Ein neues Tool könnte diese Lücke schließen. Genau das ist das Ziel von ViCO, dem virtuellen Qualifizierungscoach, den unser Verbundprojekt entwickeln wird. Mit Hilfe von ViCO sollen sich Mitarbeitende von virtuellen Unternehmen in Zukunft über die notwendigen Kompetenzen für ihre Arbeit vergewissern, Qualifizierungs- und Weiterbildungsangebote finden und bewerten können, um sich selbstgesteuert fortzubilden. Die besonderen Anforderungen in solchen Unternehmen berücksichtigt der Coach ebenso wie die individuellen Lernpräferenzen der Nutzenden. Auf der Basis eines Kompetenzprofils stellt er Qualifizierungsangebote zusammen - von Seminarempfehlungen über E-Learning-Angebote oder etwa schlicht Buchtipps. Der Coach soll sich flexibel den Nutzenden anpassen und sie in ihren Weiterbildungsbedarfen und Lernprozessen begleiten.

Herausforderung ViCO.


Ein solches Projekt lässt sich nur transdisziplinär anpacken.
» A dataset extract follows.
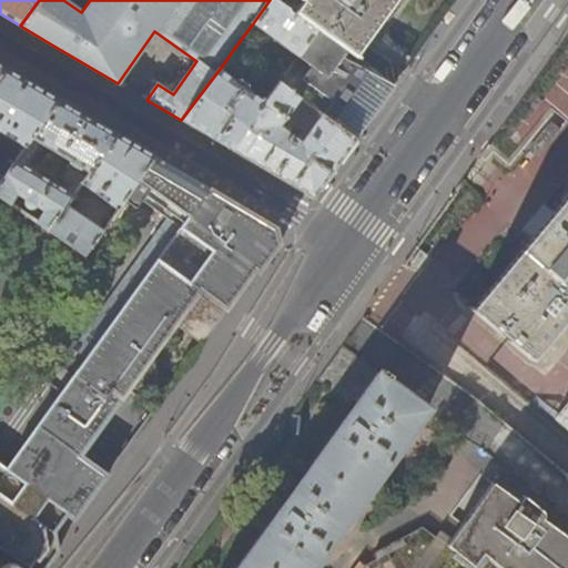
[(293,13),(274,0),(270,0),(253,23),(297,57),(316,30),(293,13)]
Deshalb wirkt eine Vielzahl von Partnern im ViCO-Forschungsverbund mit. Es gibt viel zu tun:

  • Aus logistischer Perspektive wird untersucht, wie die Geschäftsprozesse der am virtuellen Unternehmesverbund beteiligten Firmen dynamisch aufeinander abgestimmt und integriert werden können.
  • Aus organisationspsychologischer Perspektive steht die Analyse der jeweiligen Kooperationsstruktur und des Kooperationsverhaltens virtueller Unternehmen im Blickpunkt. Welche Aspekte und Strukturen machen die Kooperation reibungslos und effizient, auch wenn die Unternehmen eigentlich konkurrieren?
  • Aus technisch-didaktischer und wirtschaftspädagogischer Perspektive steht im Mittelpunkt, die Querschnitts- beziehungsweise Schlüsselqualifikationen, die für eine erfolgreiche Arbeit in virtuellen Unternehmen wichtig sind, zu identifizieren. Von der netzbasierten Kommunikation und Zusammenarbeit über die Konflikt- und Teamfähigkeit bis hin zu Selbstkontrolle und Selbstverantwortung.
  • Aus softwaretechnischer Perspektive geht es um die Entwicklung eines virtuellen Qualifizierungscoachs, mit dem der Nutzer seinen Qualifizierungsbedarf analysieren kann und von dem er Hilfestellung bei der Weiterbildung bekommt. Gleichzeitig soll es mit Hilfe dieses Coachs möglich sein, anonymisiert über den einzelnen Nutzer hinausgehend Qualifikationsprofile für die Arbeit in virtuellen Beschäftigungszusammenhängen zu generieren.
  • Aus hochschuldidaktischer Perspektive ist die Herausforderung, ein didaktisches Modell für den virtuellen Coach zu gestalten, der Mitarbeitende bei Selbstassessment, Selbstorganisation und Qualifizierungsbemühungen unterstützt und die Kommunikation über Qualifizierung und deren Erfolg ermöglicht.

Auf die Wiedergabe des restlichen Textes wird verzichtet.